Now let's create a ZIP archive of all the necessary files for deployment.

In [None]:
# Create a ZIP archive for download
import zipfile

# Create a zip file
zip_path = f"{WORK_DIR}/pllum-ollama-model.zip"
with zipfile.ZipFile(zip_path, 'w', zipfile.ZIP_DEFLATED) as zipf:
    # Add all files from the Ollama directory
    for root, _, files in os.walk(OLLAMA_DIR):
        for file in files:
            file_path = os.path.join(root, file)
            # Get path relative to OLLAMA_DIR
            rel_path = os.path.relpath(file_path, OLLAMA_DIR)
            zipf.write(file_path, rel_path)

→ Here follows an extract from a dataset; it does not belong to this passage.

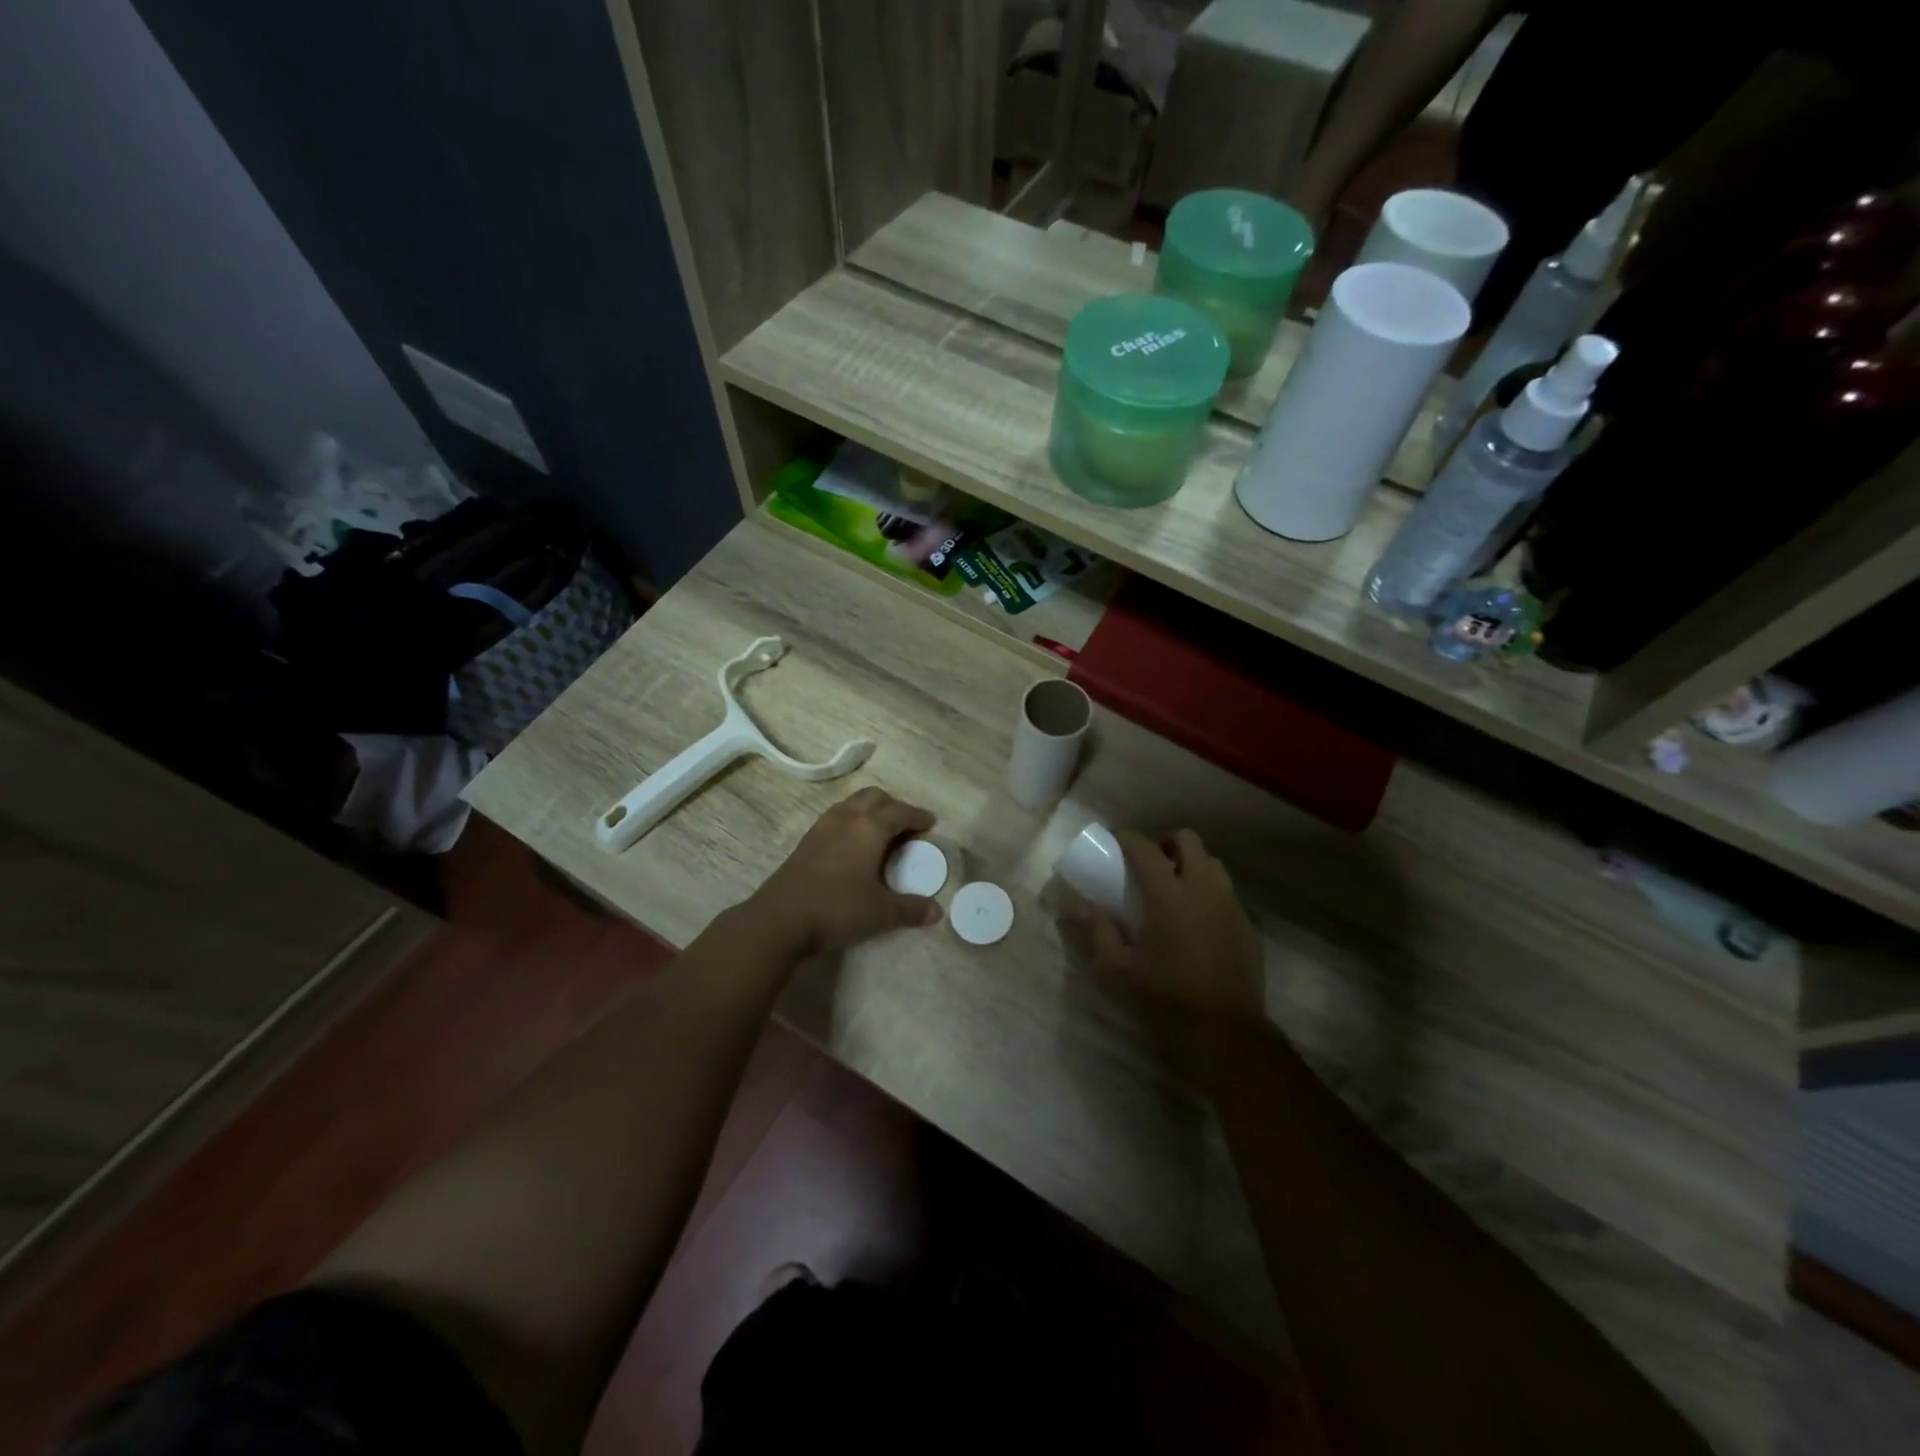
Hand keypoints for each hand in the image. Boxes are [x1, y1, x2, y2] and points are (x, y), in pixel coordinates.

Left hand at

logger.info(f"Created ZIP archive at {zip_path}")

## Step 8: Download the ZIP File

Now you can download the ZIP file to your local machine.

In [None]:
from google.colab import files
files.download(zip_path)

## Summary

We've now completed all the steps needed to convert your fine-tuned PLLuM model to an Ollama-compatible format. Here's a summary of what's been accomplished:

1. **Merged LoRA adapters** with the base PLLuM model
2. **Converted the model to GGUF format** for use with Ollama
3. **Created an Ollama Modelfile** with the appropriate configuration
4. **Prepared installation and test scripts**
5. **Added a function calling server** for API access
6. **Created a ZIP archive** for easy download

All the necessary files have been packaged into a ZIP file which you can download and use on your local machine.

## Next Steps

After downloading the ZIP file to your local machine, follow these steps:

1. **Extract the ZIP file** to a directory on your machine
2. **Install Ollama** if you haven't already (visit [ollama.com](https://ollama.com) for instructions)
3. **Run the installation script**:
   ```bash
   cd path/to/extracted/zip
   ./install_model.sh
   ```
4. **Test the model**:
   ```bash
   # For regular chat
   ollama run pllum-fc
   
   # For function calling
   ./test_model.py --prompt "Jaka jest pogoda w Warszawie?" --function-call
   ```
5. **Run the function calling server** (optional):
   ```bash
   pip install flask requests
   python function_calling_server.py
   ```
   Then you can make requests to `http://localhost:5000/function_call`

Enjoy your local deployment of PLLuM with function calling capabilities!